Clique para ouvir, de Modest Moussorgsky, os “Quadros de uma Exposição” na interpretação de J.E.M. É tão nítida a alusão a Frères Jacques no último Quadro (29:00)!
https://www.youtube.com/watch?v=dDr75RcRNDw
Respondo ao Álvaro Aparecido que, nesse caso específico, não há plágio, mas sim retorno consciente ou não a tema que ficou perene na mente do compositor.
Outro aspecto a ser considerado é a citação. Seria evidente a existência de citações explícitas de temas que ganharam ampla aceitação pública. Um compositor, ao fazer uma citação de autor, ou então de algum tema anônimo ou não pertencente ao hinário pátrio, ao cancioneiro popular ou mesmo aos cantos da Igreja, fá-lo conscientemente. O tema de Dies Irae (Dia da Ira), datado do século XIII, foi exaustivamente utilizado por inúmeros compositores através da História, preferencialmente nos Réquiens. Entre eles poderíamos citar os Réquiens de Mozart, Liszt, Verdi, Bruckner, Gounod e outros mais. Hector Berlioz também utilizará o tema do Dies Irae na sua célebre Sinfonia Fantástica. Tchaikovsky, na celebrada Abertura 1812, serve-se do tema da Marselhesa e de um outro da época czarista, Deus Salve o Czar.

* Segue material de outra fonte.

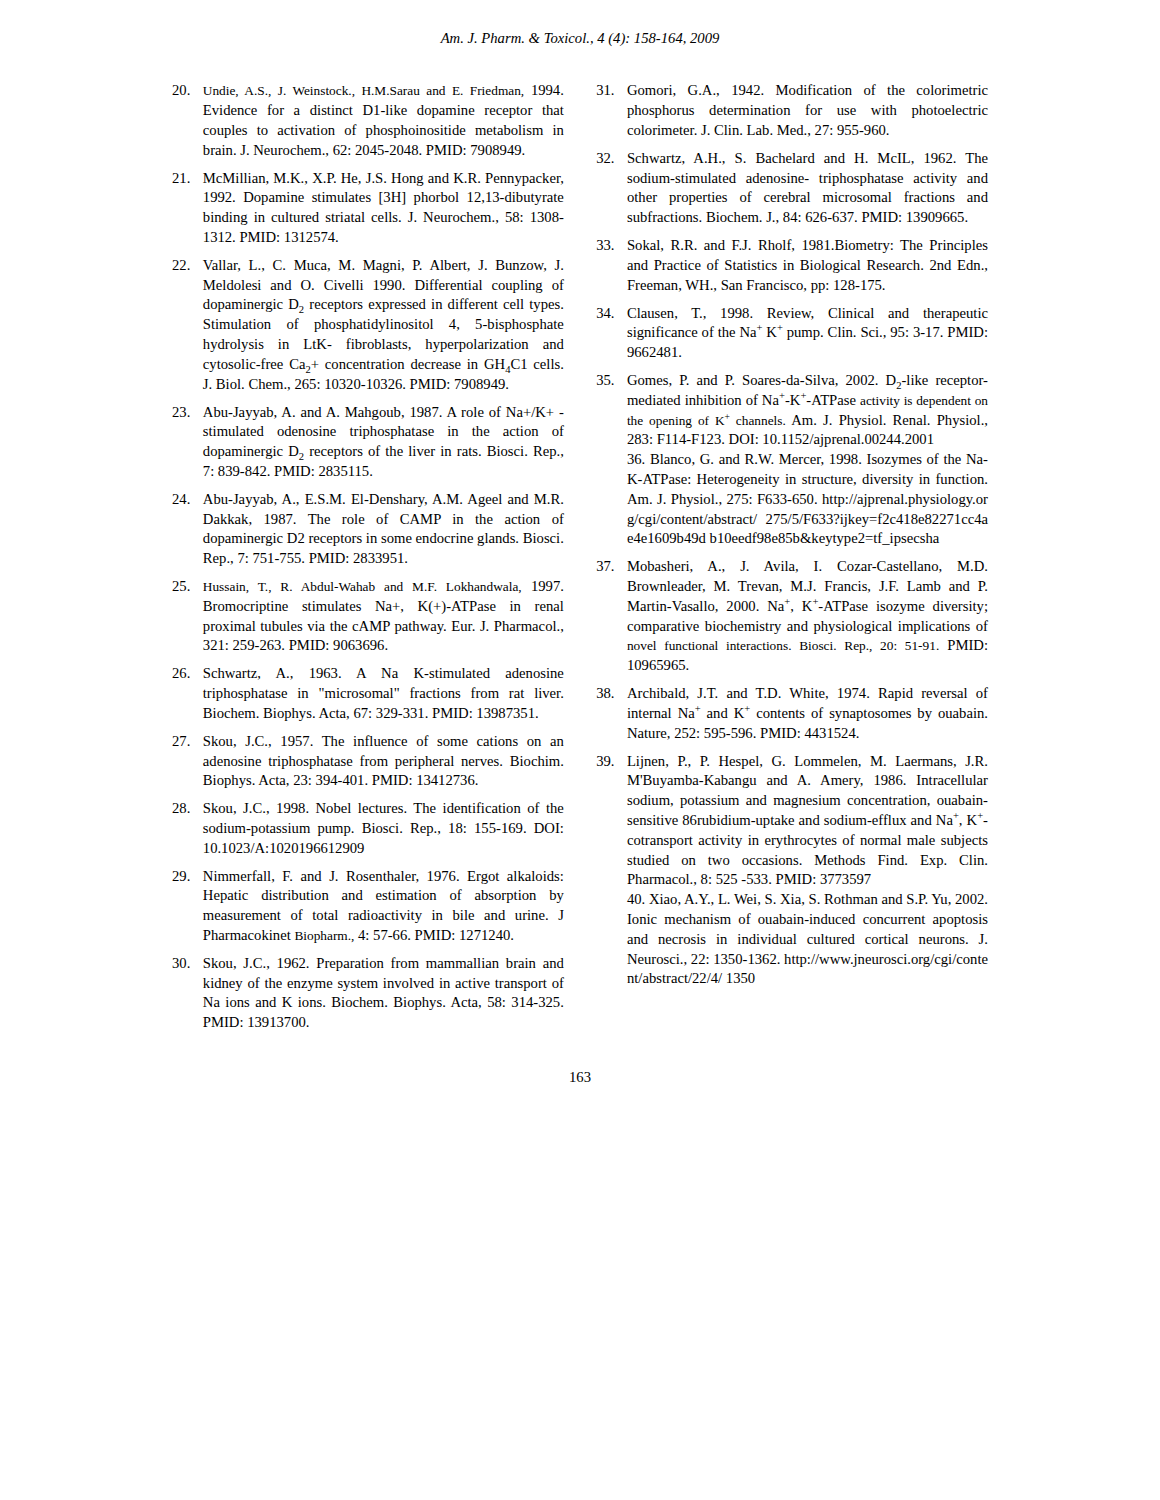Am. J. Pharm. & Toxicol., 4 (4): 158-164, 2009
20. Undie, A.S., J. Weinstock., H.M.Sarau and E. Friedman, 1994. Evidence for a distinct D1-like dopamine receptor that couples to activation of phosphoinositide metabolism in brain. J. Neurochem., 62: 2045-2048. PMID: 7908949.
21. McMillian, M.K., X.P. He, J.S. Hong and K.R. Pennypacker, 1992. Dopamine stimulates [3H] phorbol 12,13-dibutyrate binding in cultured striatal cells. J. Neurochem., 58: 1308-1312. PMID: 1312574.
22. Vallar, L., C. Muca, M. Magni, P. Albert, J. Bunzow, J. Meldolesi and O. Civelli 1990. Differential coupling of dopaminergic D2 receptors expressed in different cell types. Stimulation of phosphatidylinositol 4, 5-bisphosphate hydrolysis in LtK- fibroblasts, hyperpolarization and cytosolic-free Ca2+ concentration decrease in GH4C1 cells. J. Biol. Chem., 265: 10320-10326. PMID: 7908949.
23. Abu-Jayyab, A. and A. Mahgoub, 1987. A role of Na+/K+ -stimulated odenosine triphosphatase in the action of dopaminergic D2 receptors of the liver in rats. Biosci. Rep., 7: 839-842. PMID: 2835115.
24. Abu-Jayyab, A., E.S.M. El-Denshary, A.M. Ageel and M.R. Dakkak, 1987. The role of CAMP in the action of dopaminergic D2 receptors in some endocrine glands. Biosci. Rep., 7: 751-755. PMID: 2833951.
25. Hussain, T., R. Abdul-Wahab and M.F. Lokhandwala, 1997. Bromocriptine stimulates Na+, K(+)-ATPase in renal proximal tubules via the cAMP pathway. Eur. J. Pharmacol., 321: 259-263. PMID: 9063696.
26. Schwartz, A., 1963. A Na K-stimulated adenosine triphosphatase in "microsomal" fractions from rat liver. Biochem. Biophys. Acta, 67: 329-331. PMID: 13987351.
27. Skou, J.C., 1957. The influence of some cations on an adenosine triphosphatase from peripheral nerves. Biochim. Biophys. Acta, 23: 394-401. PMID: 13412736.
28. Skou, J.C., 1998. Nobel lectures. The identification of the sodium-potassium pump. Biosci. Rep., 18: 155-169. DOI: 10.1023/A:1020196612909
29. Nimmerfall, F. and J. Rosenthaler, 1976. Ergot alkaloids: Hepatic distribution and estimation of absorption by measurement of total radioactivity in bile and urine. J Pharmacokinet Biopharm., 4: 57-66. PMID: 1271240.
30. Skou, J.C., 1962. Preparation from mammallian brain and kidney of the enzyme system involved in active transport of Na ions and K ions. Biochem. Biophys. Acta, 58: 314-325. PMID: 13913700.
31. Gomori, G.A., 1942. Modification of the colorimetric phosphorus determination for use with photoelectric colorimeter. J. Clin. Lab. Med., 27: 955-960.
32. Schwartz, A.H., S. Bachelard and H. McIL, 1962. The sodium-stimulated adenosine- triphosphatase activity and other properties of cerebral microsomal fractions and subfractions. Biochem. J., 84: 626-637. PMID: 13909665.
33. Sokal, R.R. and F.J. Rholf, 1981.Biometry: The Principles and Practice of Statistics in Biological Research. 2nd Edn., Freeman, WH., San Francisco, pp: 128-175.
34. Clausen, T., 1998. Review, Clinical and therapeutic significance of the Na+ K+ pump. Clin. Sci., 95: 3-17. PMID: 9662481.
35. Gomes, P. and P. Soares-da-Silva, 2002. D2-like receptor-mediated inhibition of Na+-K+-ATPase activity is dependent on the opening of K+ channels. Am. J. Physiol. Renal. Physiol., 283: F114-F123. DOI: 10.1152/ajprenal.00244.2001
36. Blanco, G. and R.W. Mercer, 1998. Isozymes of the Na-K-ATPase: Heterogeneity in structure, diversity in function. Am. J. Physiol., 275: F633-650. http://ajprenal.physiology.org/cgi/content/abstract/ 275/5/F633?ijkey=f2c418e82271cc4ae4e1609b49d b10eedf98e85b&keytype2=tf_ipsecsha
37. Mobasheri, A., J. Avila, I. Cozar-Castellano, M.D. Brownleader, M. Trevan, M.J. Francis, J.F. Lamb and P. Martin-Vasallo, 2000. Na+, K+-ATPase isozyme diversity; comparative biochemistry and physiological implications of novel functional interactions. Biosci. Rep., 20: 51-91. PMID: 10965965.
38. Archibald, J.T. and T.D. White, 1974. Rapid reversal of internal Na+ and K+ contents of synaptosomes by ouabain. Nature, 252: 595-596. PMID: 4431524.
39. Lijnen, P., P. Hespel, G. Lommelen, M. Laermans, J.R. M'Buyamba-Kabangu and A. Amery, 1986. Intracellular sodium, potassium and magnesium concentration, ouabain-sensitive 86rubidium-uptake and sodium-efflux and Na+, K+-cotransport activity in erythrocytes of normal male subjects studied on two occasions. Methods Find. Exp. Clin. Pharmacol., 8: 525 -533. PMID: 3773597
40. Xiao, A.Y., L. Wei, S. Xia, S. Rothman and S.P. Yu, 2002. Ionic mechanism of ouabain-induced concurrent apoptosis and necrosis in individual cultured cortical neurons. J. Neurosci., 22: 1350-1362. http://www.jneurosci.org/cgi/content/abstract/22/4/ 1350
163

Debussy inúmeras vezes se lembrará de algum tema, pátrio ou não, e La Marseillese, God save de queen, Marcha nupcial de Mendelssohn, Fanfan la tulipe e tantos mais surgem rapidamente e se esvaem.
O plágio acadêmico, não mencionado no post citado, é algo grave a ser combatido, mas, hélas, muitas vezes de difícil aferição, mercê das inúmeras fontes bibliográficas nem sempre do conhecimento das bancas examinadoras. Impossível tudo conhecer. Todavia, quem assim age com o desiderato de “roubar o sucesso alheio” poderá até progredir na atividade acadêmica, mas, a exemplo daquele que pratica um crime e a ele tende a retornar, dificilmente passará incólume em sua carreira, pois certamente voltará a praticar plágios outros.
A internet fez recrudescer a utilização de vários aplicativos fornecedores de amplo material, geralmente sucinto e majoritariamente sem a profundidade que se faz necessária. A prática provoca, inclusive, colagens tiradas de um sem número de sites que, no caso de falta de seriedade acadêmica, são de difícil detecção por parte de bancas examinadoras de dissertações e teses. Se artigos são destinados às revistas ou publicações científicas, passam por comitês de redação especializados nas diversas áreas, frise-se, e a detecção se torna facilitada, devido inclusive à menor dimensão do artigo acadêmico e à almejada originalidade em texto de síntese.
Sob aspecto outro, já há sistemas internéticos que detectam se determinado segmento de um trabalho acadêmico foi plagiado. O decoro de um pesquisador faz com que, sempre que conceito ou citação não lhe pertença, a nomeação da fonte dignifique a pesquisa. Estou a me lembrar de que, fazendo parte de banca julgadora de um doutorado na FFLCH da USP nos anos 1990, uma meritória tese possuía mais de mil notas de rodapé. Exagero, indagará o leitor. Todavia, a bem fundamentada tese, apesar de quantidade de citações ou esclarecimentos pertinentes, possuía um alto grau de criatividade. Importante considerar que nem sempre a abundância significa sapientia, pois a quantidade pode representar a necessidade de um postulante mostrar-se “senhor da matéria”, possibilidade de camuflar conhecimento, aparência da verdade.
Acredito firmemente que dissertação e tese não envolvem apenas a presença ocasional do plágio. Geralmente essa prática não vem isolada, pois acompanhada de uma redação eivada de problemas. Um bom orientador normalmente conduz o postulante a resultados positivos. Um orientador menos gabaritado não atenta por vezes à quantidade não despicienda de equívocos e falhas de um orientado. Durante minha já distante vida universitária, observava bem a origem originária, o nome daquele que orientou tal candidato ao trabalho acadêmico. Trata-se de uma garantia, sem dúvida.
O plágio se estende igualmente às traduções de parágrafos sem menção ao autor ou mesmo às adaptações possíveis, ausentando-se a citação das fontes que deram origem a um determinado texto.
Álvaro Aparecido menciona em sua mensagem o autoplágio. É ele condenável? Pergunta complexa, pois é possível entender o autoplágio de diferentes olhares. Se considerarmos o genial Mozart (1756-1791), em sua obra para piano ou solo concertante são inúmeras as recorrências às passagens “semelhantes”, mormente as rápidas, que proliferam ao longo de sua existência. Trata-se de seu estilo e o desenrolar da obra evidencia a maestria mozartiana. Poderíamos enumerar um sem número de compositores que assim agiram. No caso acadêmico, a não citação explícita de pesquisa própria bem anterior ou mesmo frases basilares pode sinalizar desvio pouco saudável.
Há legislação que defende o direito do autor e que é acessada principalmente pelas áreas extra-acadêmicas. Plágio e imitação devem ser combatidos. Todavia, camuflados, podem passar despercebidos. Infelizmente, é o mínimo que se pode afirmar.